• _STORED DATA_
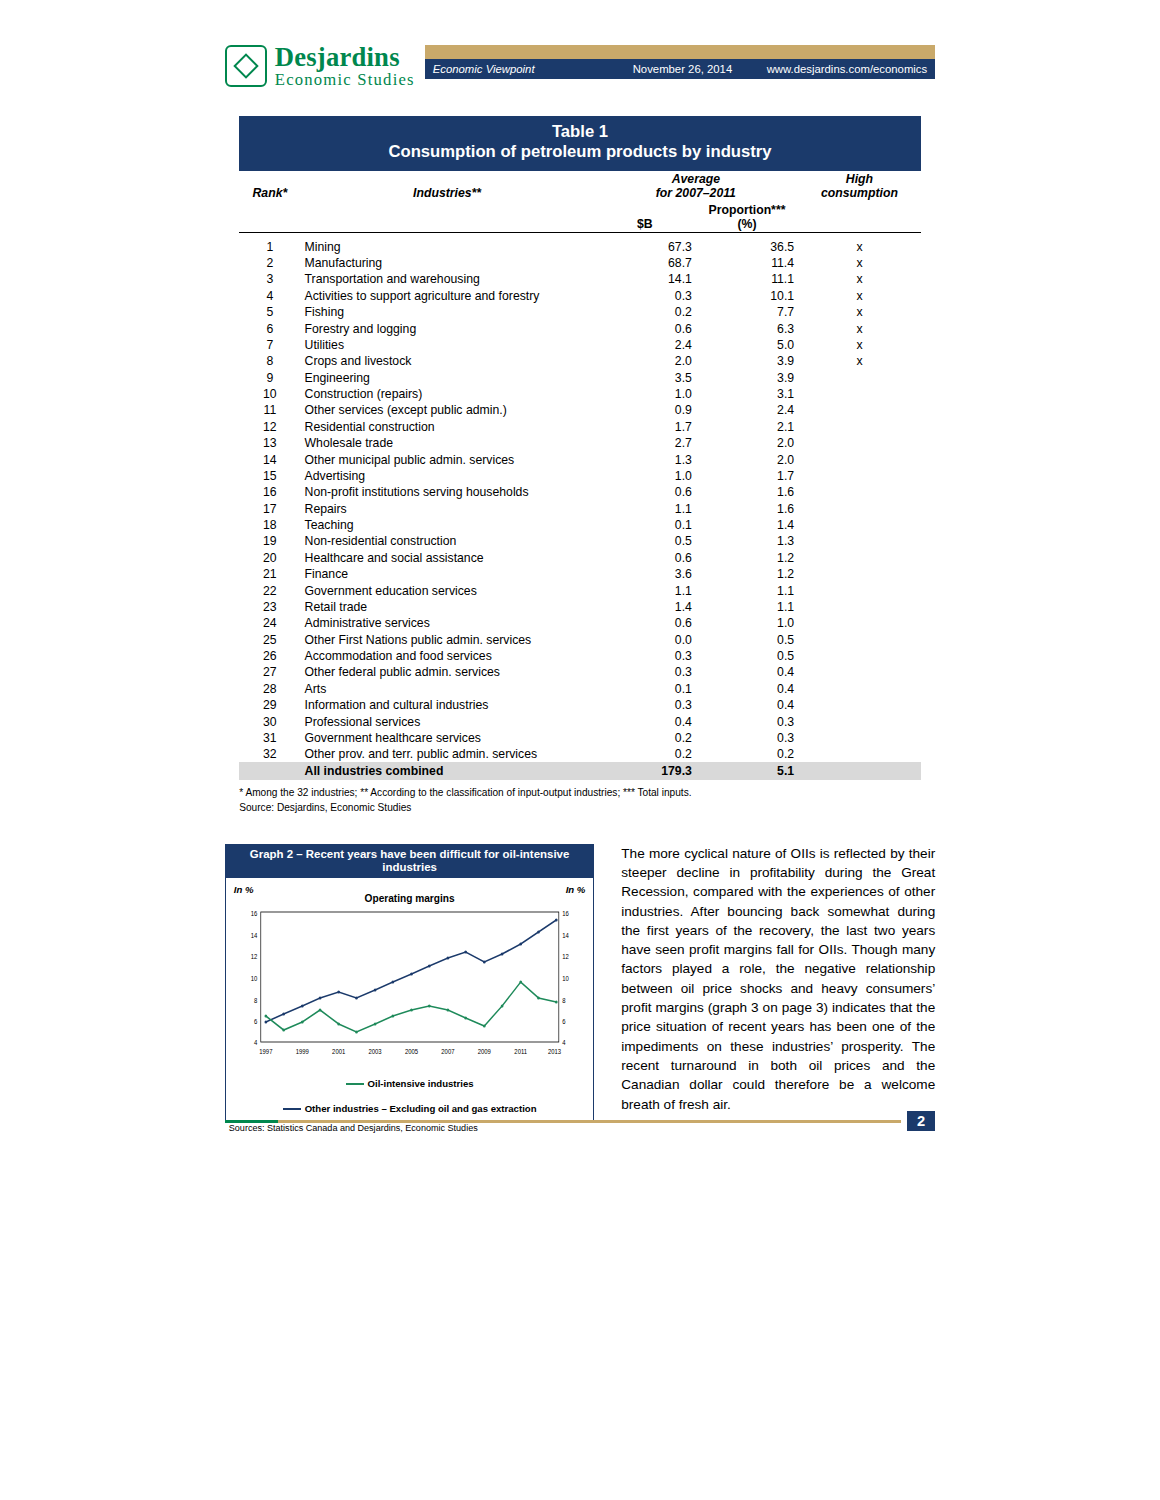Desjardins
Economic Studies
Economic Viewpoint
November 26, 2014
www.desjardins.com/economics
Table 1
Consumption of petroleum products by industry
| Rank* | Industries** | Average for 2007–2011 | High consumption |
| --- | --- | --- | --- |
| | | $B | Proportion*** (%) | |
| 1 | Mining | 67.3 | 36.5 | x |
| 2 | Manufacturing | 68.7 | 11.4 | x |
| 3 | Transportation and warehousing | 14.1 | 11.1 | x |
| 4 | Activities to support agriculture and forestry | 0.3 | 10.1 | x |
| 5 | Fishing | 0.2 | 7.7 | x |
| 6 | Forestry and logging | 0.6 | 6.3 | x |
| 7 | Utilities | 2.4 | 5.0 | x |
| 8 | Crops and livestock | 2.0 | 3.9 | x |
| 9 | Engineering | 3.5 | 3.9 | |
| 10 | Construction (repairs) | 1.0 | 3.1 | |
| 11 | Other services (except public admin.) | 0.9 | 2.4 | |
| 12 | Residential construction | 1.7 | 2.1 | |
| 13 | Wholesale trade | 2.7 | 2.0 | |
| 14 | Other municipal public admin. services | 1.3 | 2.0 | |
| 15 | Advertising | 1.0 | 1.7 | |
| 16 | Non-profit institutions serving households | 0.6 | 1.6 | |
| 17 | Repairs | 1.1 | 1.6 | |
| 18 | Teaching | 0.1 | 1.4 | |
| 19 | Non-residential construction | 0.5 | 1.3 | |
| 20 | Healthcare and social assistance | 0.6 | 1.2 | |
| 21 | Finance | 3.6 | 1.2 | |
| 22 | Government education services | 1.1 | 1.1 | |
| 23 | Retail trade | 1.4 | 1.1 | |
| 24 | Administrative services | 0.6 | 1.0 | |
| 25 | Other First Nations public admin. services | 0.0 | 0.5 | |
| 26 | Accommodation and food services | 0.3 | 0.5 | |
| 27 | Other federal public admin. services | 0.3 | 0.4 | |
| 28 | Arts | 0.1 | 0.4 | |
| 29 | Information and cultural industries | 0.3 | 0.4 | |
| 30 | Professional services | 0.4 | 0.3 | |
| 31 | Government healthcare services | 0.2 | 0.3 | |
| 32 | Other prov. and terr. public admin. services | 0.2 | 0.2 | |
| | All industries combined | 179.3 | 5.1 | |
* Among the 32 industries; ** According to the classification of input-output industries; *** Total inputs.
Source: Desjardins, Economic Studies
Graph 2 – Recent years have been difficult for oil-intensive industries
In % In %
Operating margins
16 14 12 10 8 6 4 16 14 12 10 8 6 4 1997 1999 2001 2003 2005 2007 2009 2011 2013
Oil-intensive industries
Other industries – Excluding oil and gas extraction
Sources: Statistics Canada and Desjardins, Economic Studies
The more cyclical nature of OIIs is reflected by their steeper decline in profitability during the Great Recession, compared with the experiences of other industries. After bouncing back somewhat during the first years of the recovery, the last two years have seen profit margins fall for OIIs. Though many factors played a role, the negative relationship between oil price shocks and heavy consumers’ profit margins (graph 3 on page 3) indicates that the price situation of recent years has been one of the impediments on these industries’ prosperity. The recent turnaround in both oil prices and the Canadian dollar could therefore be a welcome breath of fresh air.
2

• _TASK ITEM_
Could you copy out every line in the listing where the word "profit" appears?

• _RESULT FOR THIS EXERCISE_
| 16 | Non-profit institutions serving households | 0.6 | 1.6 | |
The more cyclical nature of OIIs is reflected by their steeper decline in profitability during the Great Recession, compared with the experiences of other industries. After bouncing back somewhat during the first years of the recovery, the last two years have seen profit margins fall for OIIs. Though many factors played a role, the negative relationship between oil price shocks and heavy consumers’ profit margins (graph 3 on page 3) indicates that the price situation of recent years has been one of the impediments on these industries’ prosperity. The recent turnaround in both oil prices and the Canadian dollar could therefore be a welcome breath of fresh air.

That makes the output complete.